# Remote Access to my Mac from a PC



## JohnBlaze (Jan 6, 2006)

Hello all,

I'll apologize in advance if this was the wrong place to post this question or if this has already been discussed.

I want to be able to remote into my Mac from my PC at work. Does anyone know if this is possible and if so how do I go about setting this up? Any help would be a appreciated. Thanks


----------



## ElDiabloConCaca (Jan 6, 2006)

It depends on what kind of remote access you want.

Do you want simple SSH remote control?  If so, just enable "Remote Access" in the "Sharing" part of the System Preferences.  This will give you simple ssh capabilities into your Mac from anywhere else -- just be sure to forward the correct ssh ports to your Mac from your router, if needed.

Do you need to be able to "see" what's going on, like screen sharing?  If so, check out OSXvnc (available from versiontracker.com).  You can then use any old VNC client on the Windows side of things to remotely control your Mac.  Again, forward the correct vnc ports from your router to Mac if necessary.


----------



## JohnBlaze (Jan 6, 2006)

I'd like to see what's going on and control my Mac from work. 

I'm sorry but I'm a total newbie when it comes to this but when you say forward the vnc ports from my router, do you mean the vnc ports of the router at my job?
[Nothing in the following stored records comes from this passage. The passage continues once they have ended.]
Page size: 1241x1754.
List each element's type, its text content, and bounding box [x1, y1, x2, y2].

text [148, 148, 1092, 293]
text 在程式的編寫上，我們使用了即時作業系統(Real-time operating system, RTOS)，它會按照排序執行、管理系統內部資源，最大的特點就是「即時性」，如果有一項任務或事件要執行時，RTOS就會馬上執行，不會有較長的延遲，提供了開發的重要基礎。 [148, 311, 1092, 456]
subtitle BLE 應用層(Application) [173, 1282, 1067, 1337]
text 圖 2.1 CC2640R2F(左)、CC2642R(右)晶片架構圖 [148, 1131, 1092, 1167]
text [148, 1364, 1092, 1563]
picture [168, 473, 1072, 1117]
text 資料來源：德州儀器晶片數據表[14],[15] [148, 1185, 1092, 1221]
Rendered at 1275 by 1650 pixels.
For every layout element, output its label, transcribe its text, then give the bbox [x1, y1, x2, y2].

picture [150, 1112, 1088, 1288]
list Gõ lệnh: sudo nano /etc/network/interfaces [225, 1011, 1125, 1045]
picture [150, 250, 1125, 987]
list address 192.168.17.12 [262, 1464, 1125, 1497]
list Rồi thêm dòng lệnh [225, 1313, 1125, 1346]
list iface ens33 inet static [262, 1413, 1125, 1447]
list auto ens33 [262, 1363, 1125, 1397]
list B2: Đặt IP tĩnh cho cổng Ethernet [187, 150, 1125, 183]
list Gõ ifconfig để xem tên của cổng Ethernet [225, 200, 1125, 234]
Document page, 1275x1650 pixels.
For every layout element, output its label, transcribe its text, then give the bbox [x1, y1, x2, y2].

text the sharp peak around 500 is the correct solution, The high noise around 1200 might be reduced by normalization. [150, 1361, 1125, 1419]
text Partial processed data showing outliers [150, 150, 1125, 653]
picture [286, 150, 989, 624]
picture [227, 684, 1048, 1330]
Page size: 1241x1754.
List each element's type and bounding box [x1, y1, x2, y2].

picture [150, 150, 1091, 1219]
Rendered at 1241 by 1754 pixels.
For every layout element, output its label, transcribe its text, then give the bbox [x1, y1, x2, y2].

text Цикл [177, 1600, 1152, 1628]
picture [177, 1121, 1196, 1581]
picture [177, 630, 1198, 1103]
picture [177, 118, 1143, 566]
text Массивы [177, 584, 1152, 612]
I'm not connected to a router I'm just plugged into data port in the wall. So once I find out about the vnc port here can use any vnc client? We use go to assist here would that work or should I use OSXvnc on the PC end? Thanks in advance for your help.


----------



## themacnut (Jan 7, 2006)

He means the VNC ports on your home router. If you connect to a DSL/Cable router then to the DSL modem, you will need to open up the right ports on your home router for VNC access (usually ports 5900-5909 or so).

Also, you install OSXvnc on your Mac at home, this is the the server application. You then install a VNC "client" application to connect to the OSXvnc server app on your Mac at home. There are several VNC clients available for Windows, the one I use is called TightVNC at http://www.tightvnc.com


----------